» **Extract**
Trajectory of the projectile in a vertical plane -
$y=ax-b{x}^2$
Comparing it with equation of a projectile
$y=x\tan \theta -\frac{g{x}^2}{2u^2{\cos }^2\theta }$

$\Rightarrow \tan \theta =a$                          ....(i)

$\Rightarrow \theta ={\tan }^{-1}\left(a\right)$ 

and $\frac{g}{2u^2{\cos }^2\theta }=b$                .....(ii)

From (ii)  $\frac{g}{2b^2{\cos }^2\theta }=\frac{g\left(a^2+1\right)}{2b}$       ....(iii)

$\left[\therefore \cos \theta =\frac{1}{\sqrt{a^2+1}}\right]$

Maximum height attained, $H_{\max }=\frac{u^2{\sin }^2\theta }{2a}$     .....(iv)

» **Description of the task**
Do these statements agree with the text on projectile motion? Answer yes or no for each, and quote the words from the text that decide it.
1. The path described lies in a horizontal plane.
2. The given path is compared with the equation of a projectile.
3. The text sets tan θ equal to a.

» **Record extracts**

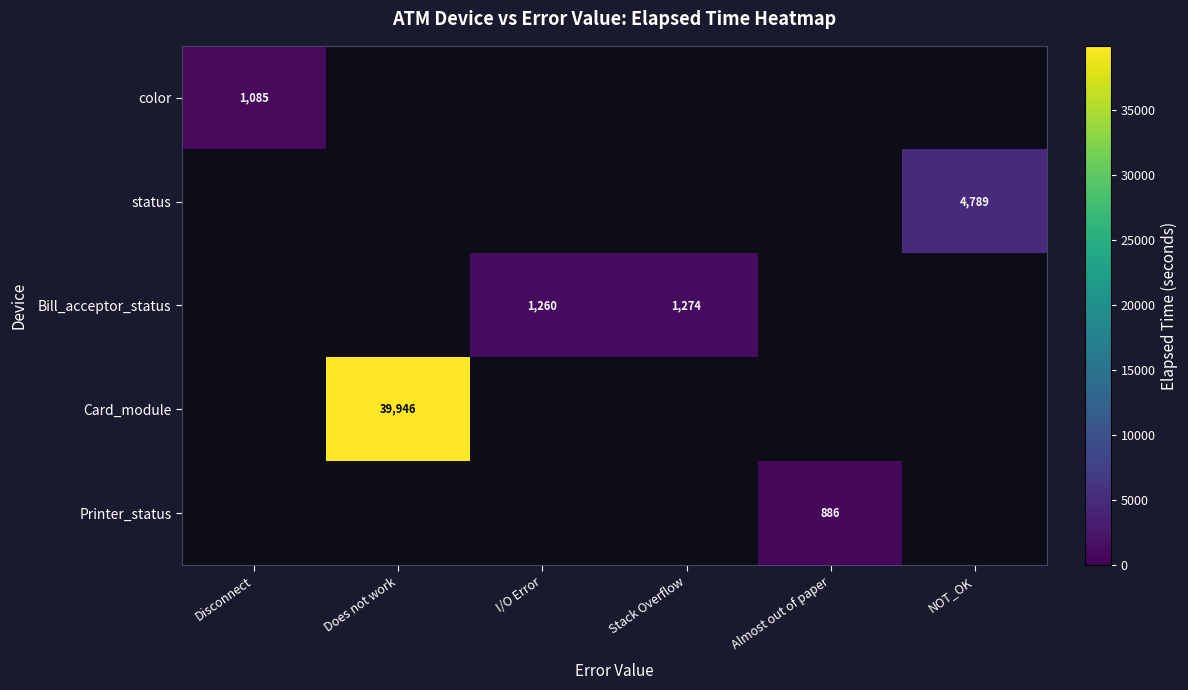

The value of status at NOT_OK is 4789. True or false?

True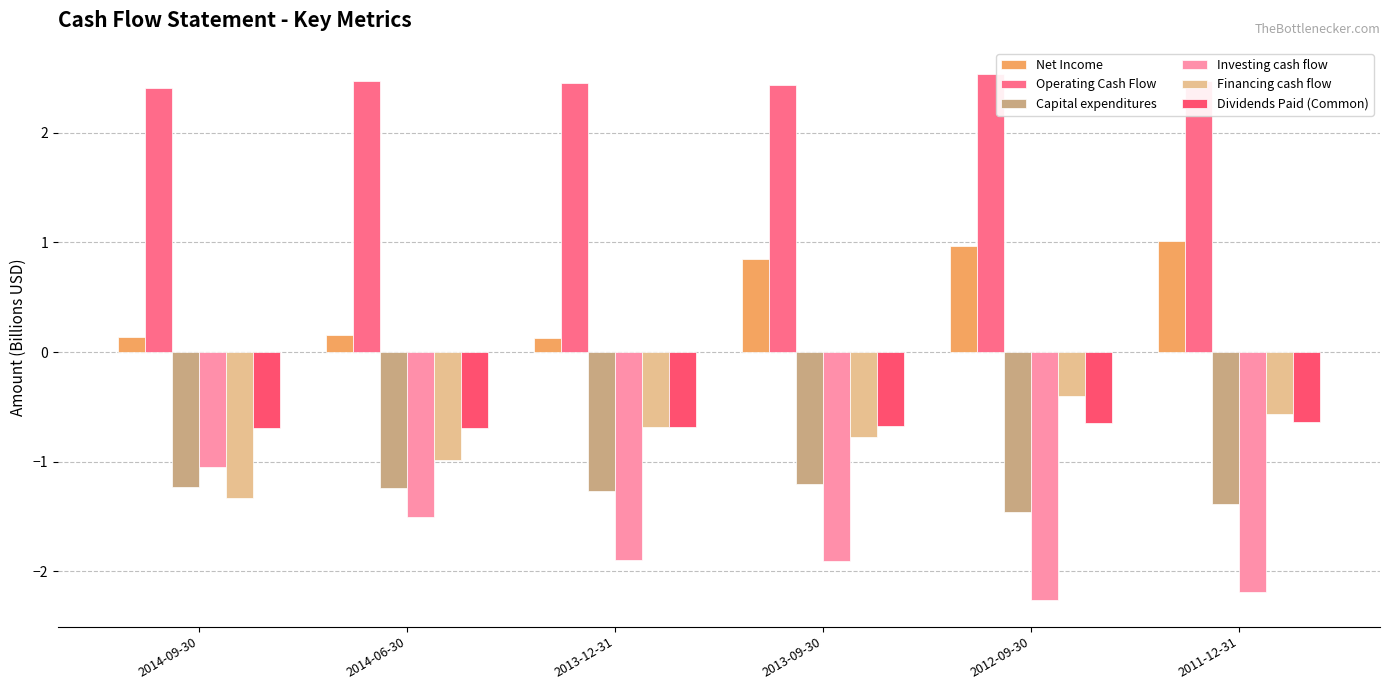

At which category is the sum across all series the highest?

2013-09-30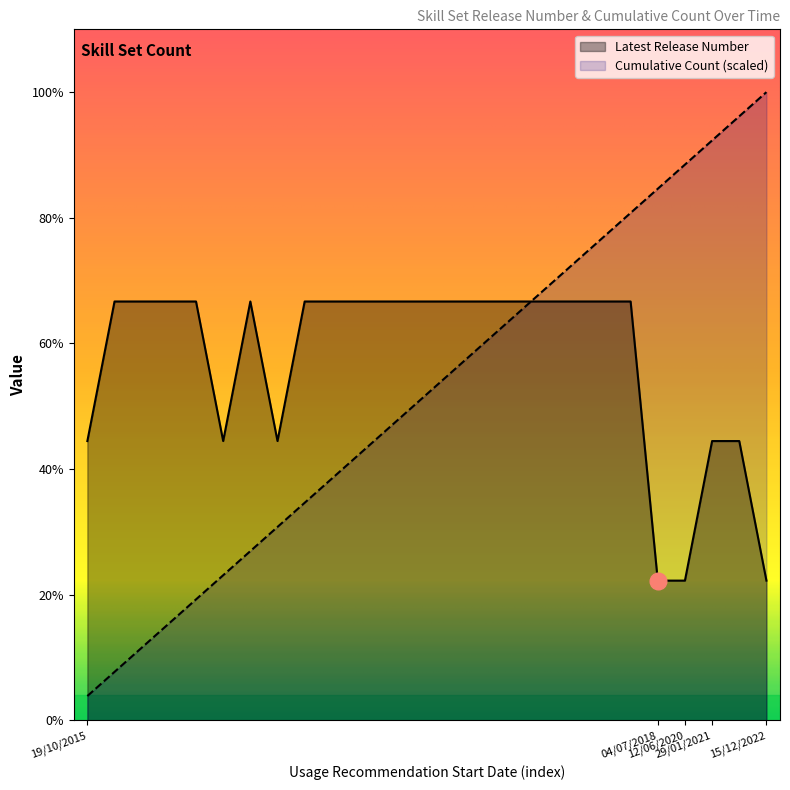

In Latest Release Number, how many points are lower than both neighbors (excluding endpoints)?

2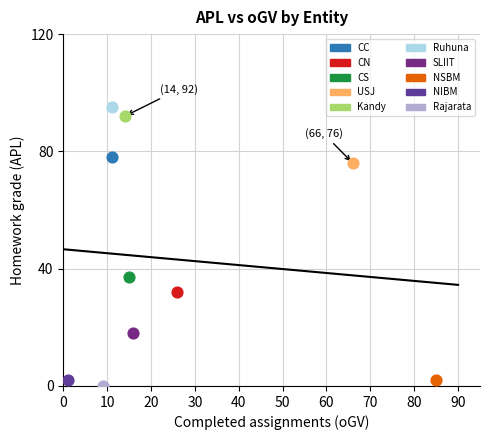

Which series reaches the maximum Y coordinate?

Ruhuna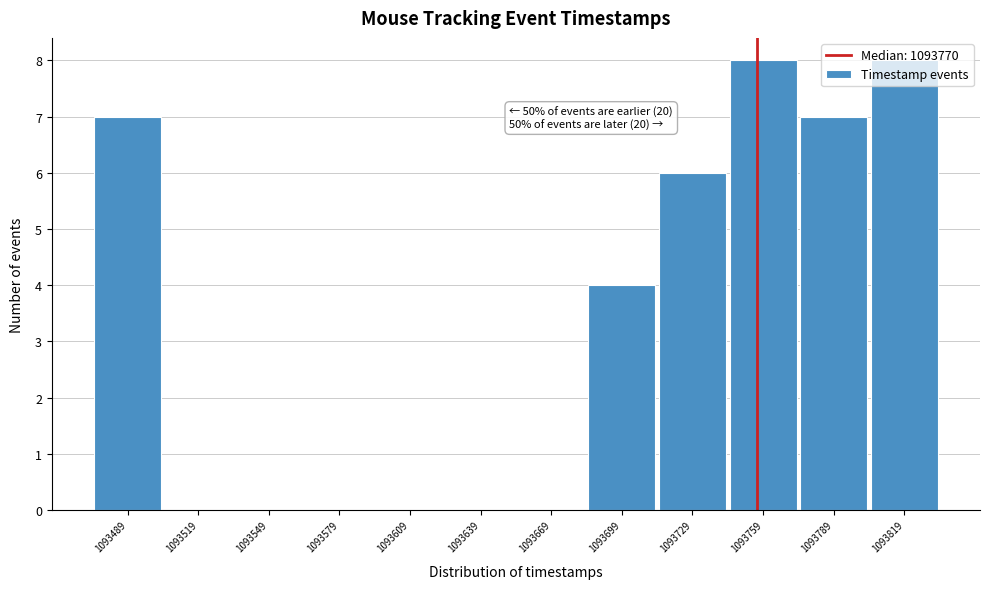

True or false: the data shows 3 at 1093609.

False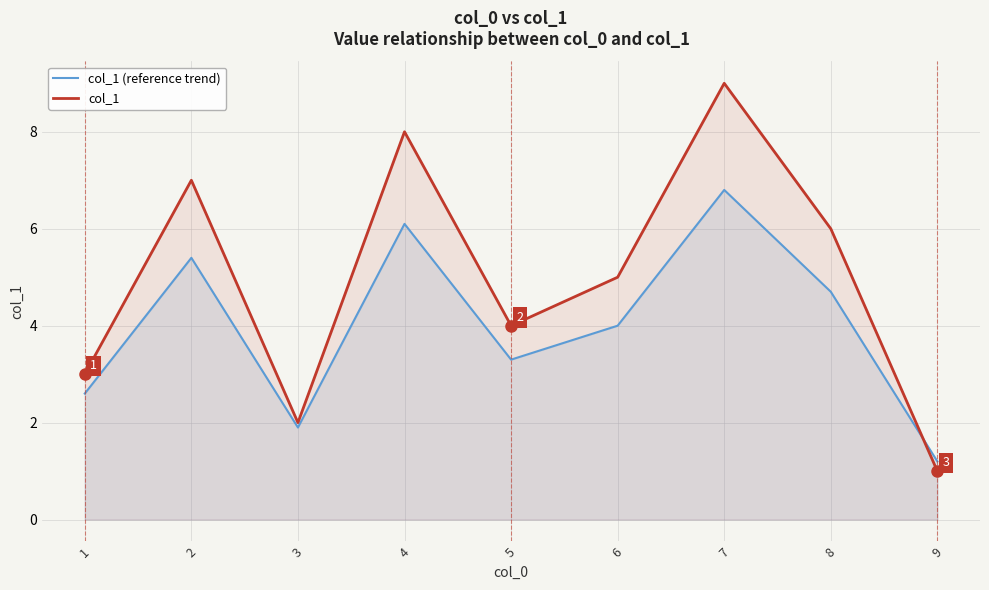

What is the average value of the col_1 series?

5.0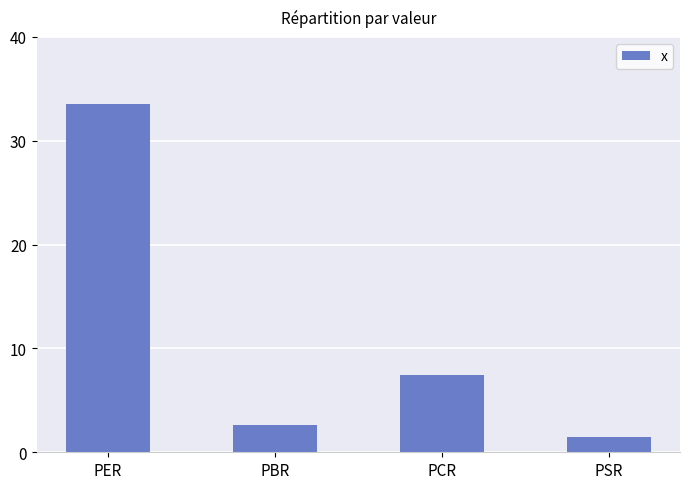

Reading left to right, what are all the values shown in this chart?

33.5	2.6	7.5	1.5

==

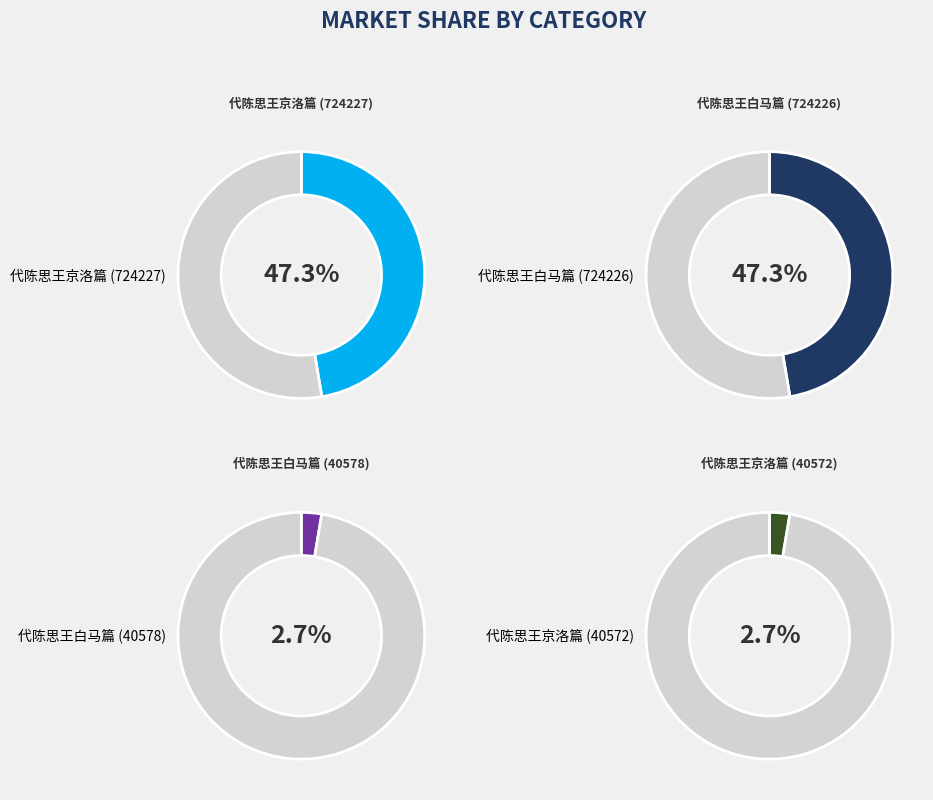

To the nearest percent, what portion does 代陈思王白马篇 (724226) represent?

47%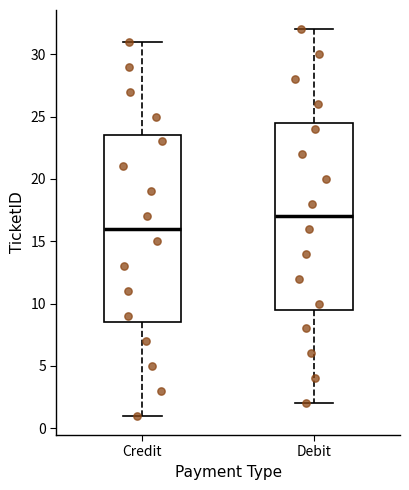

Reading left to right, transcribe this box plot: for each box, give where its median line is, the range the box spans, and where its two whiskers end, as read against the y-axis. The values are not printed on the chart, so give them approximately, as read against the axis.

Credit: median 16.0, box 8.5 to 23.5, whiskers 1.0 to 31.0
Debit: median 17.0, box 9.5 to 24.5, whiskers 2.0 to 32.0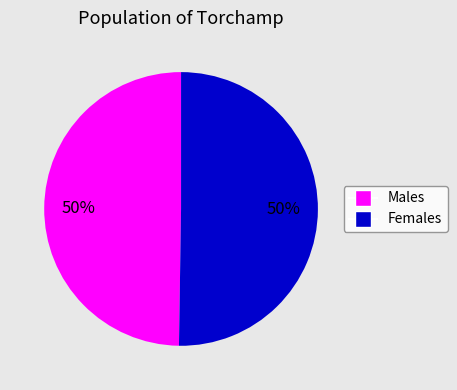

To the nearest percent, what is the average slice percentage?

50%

» **Response to the exercise**
1. No: "Trajectory of the projectile in a vertical plane"
2. Yes: "Comparing it with equation of a projectile"
3. Yes: "$\Rightarrow \tan \theta =a$"